In Hogue v. Bd. of Educ. of the City School Dist. of the City of New York, No. 150393/2019, 2019 WL 6467588 (N.Y. Sup Ct, New York County Dec. 02, 2019), the court, inter alia, permitted plaintiff to amend her complaint alleging a hostile work environment.
I write here to address one aspect of the court’s decision, which is instructive as to the necessary content of a Notice of Claim which must be filed in the case of governmental entities (here, the New York City Department of Education).
Specifically, the court held that plaintiff’s Notice of Claim sufficiently alleged a hostile work environment:
[T]he court rejects defendants’ position that the notice of claim does not assert a claim for hostile work environment and that, therefore, the cause of action must be dismissed (see Dipoumbi v New York City Police Dept., 150 AD3d 467, 468 [1st Dept 2017] [affirming dismissal of claims on this basis]). “A notice of claim is sufficient if it includes information that enables a municipal agency to investigate and evaluate the merits of a claim” (Bennett v New York City Tr.
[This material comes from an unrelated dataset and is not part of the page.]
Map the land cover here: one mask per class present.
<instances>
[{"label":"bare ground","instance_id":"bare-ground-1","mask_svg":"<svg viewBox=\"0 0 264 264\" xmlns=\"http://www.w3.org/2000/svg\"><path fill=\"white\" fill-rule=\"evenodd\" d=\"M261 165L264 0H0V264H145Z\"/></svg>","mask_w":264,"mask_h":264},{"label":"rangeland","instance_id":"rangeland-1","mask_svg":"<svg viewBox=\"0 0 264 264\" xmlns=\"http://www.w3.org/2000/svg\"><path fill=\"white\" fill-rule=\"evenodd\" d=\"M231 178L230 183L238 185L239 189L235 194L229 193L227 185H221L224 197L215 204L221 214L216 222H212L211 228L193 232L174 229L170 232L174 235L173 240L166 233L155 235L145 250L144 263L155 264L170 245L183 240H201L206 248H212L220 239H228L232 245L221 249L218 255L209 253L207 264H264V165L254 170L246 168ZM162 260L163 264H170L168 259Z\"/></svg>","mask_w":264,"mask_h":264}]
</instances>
Auth., 4 AD3d 265, 266 [1st Dept 2004], affd. 3 NY3d 745 [2004]). The notice must substantially rather than literally comply with its requirements (Castro v City of New York, 141 AD3d 456, 459 [1st Dept 2016] [municipal law does not demand “literal nicety or exactness”] [internal quotation marks and citation omitted]). Here, the notice describes the claim as “based upon the Respondents[‘s] violations of Claimant’s statutory and constitutional rights by means of unlawful race discrimination, … and retaliation” (NYSCEF Doc. No. 13 [Notice of Claim]). In the section entitled “Date, Time, and Manner in which the Claims Arose,” the notice refers twice to the hostile work environment: first, when it states that after Fanning became principal, plaintiff “saw a marked decline in her work environment” which was related to his “horrendous discrimination”; and second, when it states that plaintiff’s “work environment continued to worsen” during the 2014/2015 school year” (id.). Defendants’ argument is based on a reading of the first sentence of the notice rather than on the entire document and, as such, lacks merit.